_ABOUT THIS TASK_
Update the items below by changing every "Bestellen" to "Kaufen" and leaving the rest of the text as it is. Omit the pictures from your answer.

━━ THE INPUT ━━

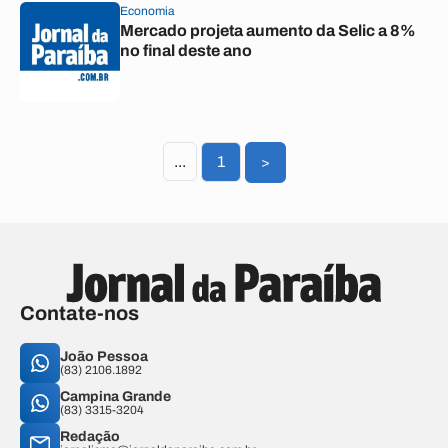
Economia
Mercado projeta aumento da Selic a 8%
no final deste ano
...
1
>
Contate-nos
João Pessoa
(83) 2106.1892
Campina Grande
(83) 3315-3204
Redação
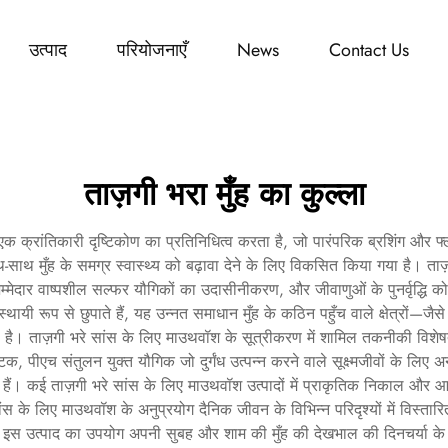
उत्पाद
परियोजनाएँ
News
Contact Us
ताज़गी भरा मुँह का कुल्ला
क क्रांतिकारी दृष्टिकोण का प्रतिनिधित्व करता है, जो पारंपरिक ब्रशिंग और फ्ल
साथ मुँह के समग्र स्वास्थ्य को बढ़ावा देने के लिए विकसित किया गया है। ताज़गी 
जिम्मेदार वाष्पशील सल्फर यौगिकों का उदासीनीकरण, और जीवाणुओं के पुनर्वृद्धि
ी रूप से छुपाते हैं, यह उन्नत समाधान मुँह के कठिन पहुँच वाले क्षेत्रों—जैसे
 है। ताज़गी भरे सांस के लिए माउथवॉश के सूत्रीकरण में शामिल तकनीकी विशेषताए
, पीएच संतुलन युक्त यौगिक जो दुर्गंध उत्पन्न करने वाले सूक्ष्मजीवों के लि
रहते हैं। कई ताज़गी भरे सांस के लिए माउथवॉश उत्पादों में प्राकृतिक निकाल औ
स के लिए माउथवॉश के अनुप्रयोग दैनिक जीवन के विभिन्न परिदृश्यों में विस्तार
 उत्पाद का उपयोग अपनी सुबह और शाम की मुँह की देखभाल की दिनचर्या के हिस्से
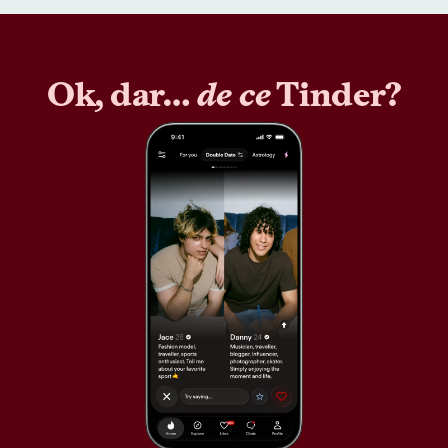
Ok, dar…
de ce
Tinder?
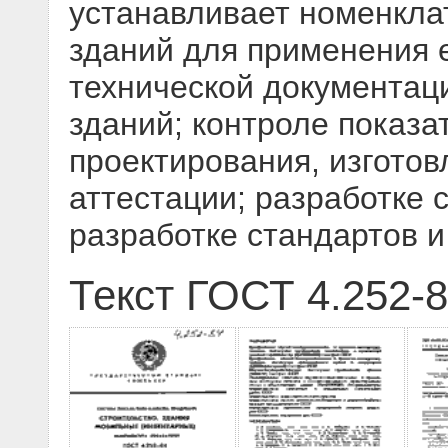
устанавливает номенкла
зданий для применения е
технической документац
зданий; контроле показа
проектирования, изготов
аттестации; разработке 
разработке стандартов 
Текст ГОСТ 4.252-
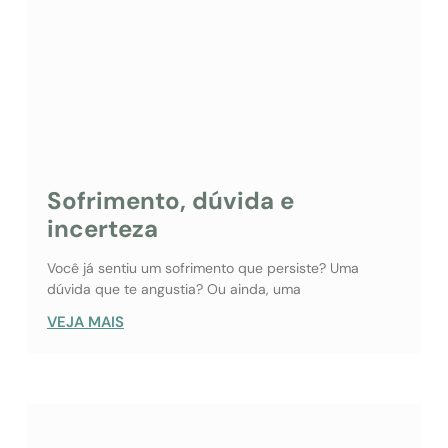
Sofrimento, dúvida e
incerteza
Você já sentiu um sofrimento que persiste? Uma
dúvida que te angustia? Ou ainda, uma
VEJA MAIS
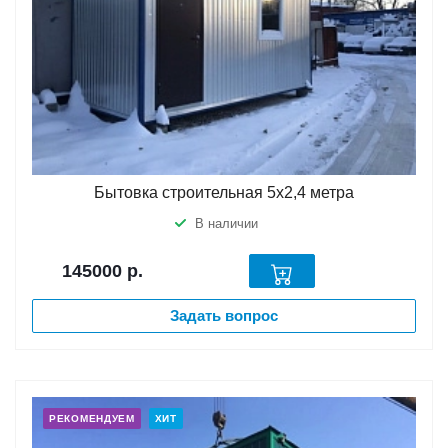
Бытовка строительная 5х2,4 метра
В наличии
145000
р.
Задать вопрос
РЕКОМЕНДУЕМ
ХИТ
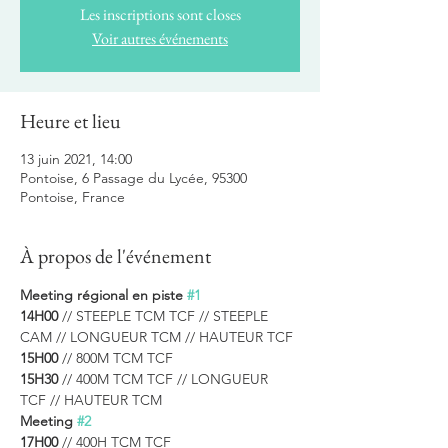
Les inscriptions sont closes
Voir autres événements
Heure et lieu
13 juin 2021, 14:00
Pontoise, 6 Passage du Lycée, 95300
Pontoise, France
À propos de l'événement
Meeting régional en piste 
#1
14H00 
// STEEPLE TCM TCF // STEEPLE 
CAM // LONGUEUR TCM // HAUTEUR TCF
15H00 
// 800M TCM TCF
15H30 
// 400M TCM TCF // LONGUEUR 
TCF // HAUTEUR TCM
Meeting 
#2
17H00 
// 400H TCM TCF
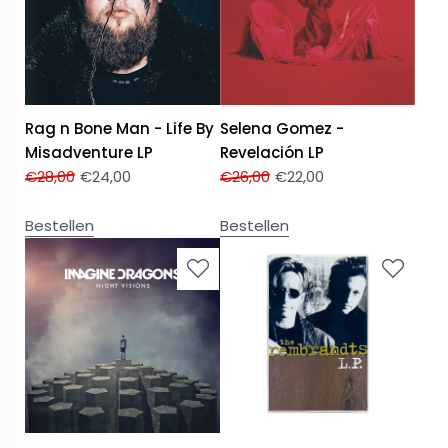
Rag n Bone Man - Life By
Selena Gomez -
Misadventure LP
Revelación LP
€
28,00
€
24,00
€
26,00
€
22,00
Bestellen
Bestellen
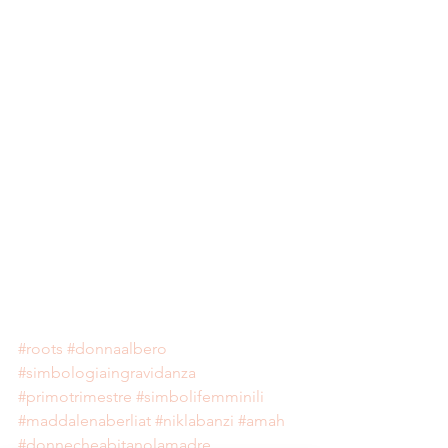
#roots
#donnaalbero
#simbologiaingravidanza
#primotrimestre
#simbolifemminili
#maddalenaberliat
#niklabanzi
#amah
#donnecheabitanolamadre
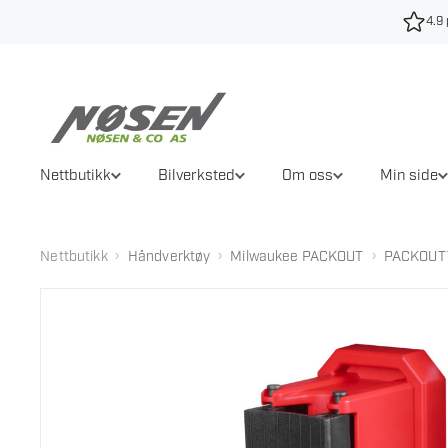
Hopp
4.9 
til
innhold
Nettbutikk
Bilverksted
Om oss
Min side
›
›
›
Nettbutikk
Håndverktøy
Milwaukee PACKOUT
PACKOUT™ 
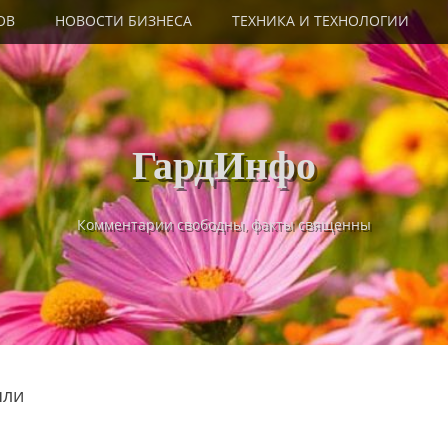
ОВ
НОВОСТИ БИЗНЕСА
ТЕХНИКА И ТЕХНОЛОГИИ
ГардИнфо
Комментарии свободны, факты священны
яли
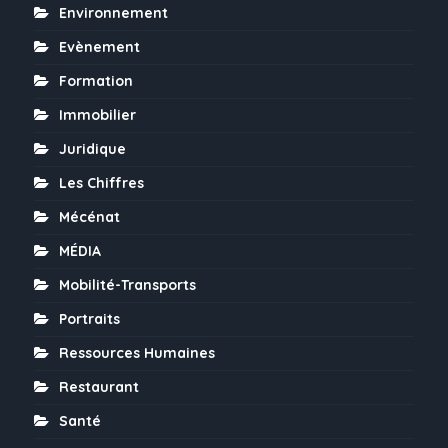
Environnement
Evènement
Formation
Immobilier
Juridique
Les Chiffres
Mécénat
MÉDIA
Mobilité-Transports
Portraits
Ressources Humaines
Restaurant
Santé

━━━

_YOUR RESPONSE_
Economia
Mercado projeta aumento da Selic a 8%
no final deste ano
...
1
>
Contate-nos
João Pessoa
(83) 2106.1892
Campina Grande
(83) 3315-3204
Redação
उत्पाद
परियोजनाएँ
News
Contact Us
ताज़गी भरा मुँह का कुल्ला
क क्रांतिकारी दृष्टिकोण का प्रतिनिधित्व करता है, जो पारंपरिक ब्रशिंग और फ्ल
साथ मुँह के समग्र स्वास्थ्य को बढ़ावा देने के लिए विकसित किया गया है। ताज़गी 
जिम्मेदार वाष्पशील सल्फर यौगिकों का उदासीनीकरण, और जीवाणुओं के पुनर्वृद्धि
ी रूप से छुपाते हैं, यह उन्नत समाधान मुँह के कठिन पहुँच वाले क्षेत्रों—जैसे
 है। ताज़गी भरे सांस के लिए माउथवॉश के सूत्रीकरण में शामिल तकनीकी विशेषताए
, पीएच संतुलन युक्त यौगिक जो दुर्गंध उत्पन्न करने वाले सूक्ष्मजीवों के लि
रहते हैं। कई ताज़गी भरे सांस के लिए माउथवॉश उत्पादों में प्राकृतिक निकाल औ
स के लिए माउथवॉश के अनुप्रयोग दैनिक जीवन के विभिन्न परिदृश्यों में विस्तार
 उत्पाद का उपयोग अपनी सुबह और शाम की मुँह की देखभाल की दिनचर्या के हिस्से
Ok, dar…
de ce
Tinder?
устанавливает номенкла
зданий для применения е
технической документац
зданий; контроле показа
проектирования, изготов
аттестации; разработке 
разработке стандартов 
Текст ГОСТ 4.252-
Sofrimento, dúvida e
incerteza
Você já sentiu um sofrimento que persiste? Uma
dúvida que te angustia? Ou ainda, uma
VEJA MAIS
Бытовка строительная 5х2,4 метра
В наличии
145000
р.
Задать вопрос
РЕКОМЕНДУЕМ
ХИТ
Les inscriptions sont closes
Voir autres événements
Heure et lieu
13 juin 2021, 14:00
Pontoise, 6 Passage du Lycée, 95300
Pontoise, France
À propos de l'événement
Meeting régional en piste 
#1
14H00 
// STEEPLE TCM TCF // STEEPLE 
CAM // LONGUEUR TCM // HAUTEUR TCF
15H00 
// 800M TCM TCF
15H30 
// 400M TCM TCF // LONGUEUR 
TCF // HAUTEUR TCM
Meeting 
#2
17H00 
// 400H TCM TCF
Rag n Bone Man - Life By
Selena Gomez -
Misadventure LP
Revelación LP
€
28,00
€
24,00
€
26,00
€
22,00
Kaufen
Kaufen
#roots
#donnaalbero
#simbologiaingravidanza
#primotrimestre
#simbolifemminili
#maddalenaberliat
#niklabanzi
#amah
#donnecheabitanolamadre
Hopp
4.9 
til
innhold
Nettbutikk
Bilverksted
Om oss
Min side
›
›
›
Nettbutikk
Håndverktøy
Milwaukee PACKOUT
PACKOUT™ 
ОВ
НОВОСТИ БИЗНЕСА
ТЕХНИКА И ТЕХНОЛОГИИ
ГардИнфо
Комментарии свободны, факты священны
яли
Environnement
Evènement
Formation
Immobilier
Juridique
Les Chiffres
Mécénat
MÉDIA
Mobilité-Transports
Portraits
Ressources Humaines
Restaurant
Santé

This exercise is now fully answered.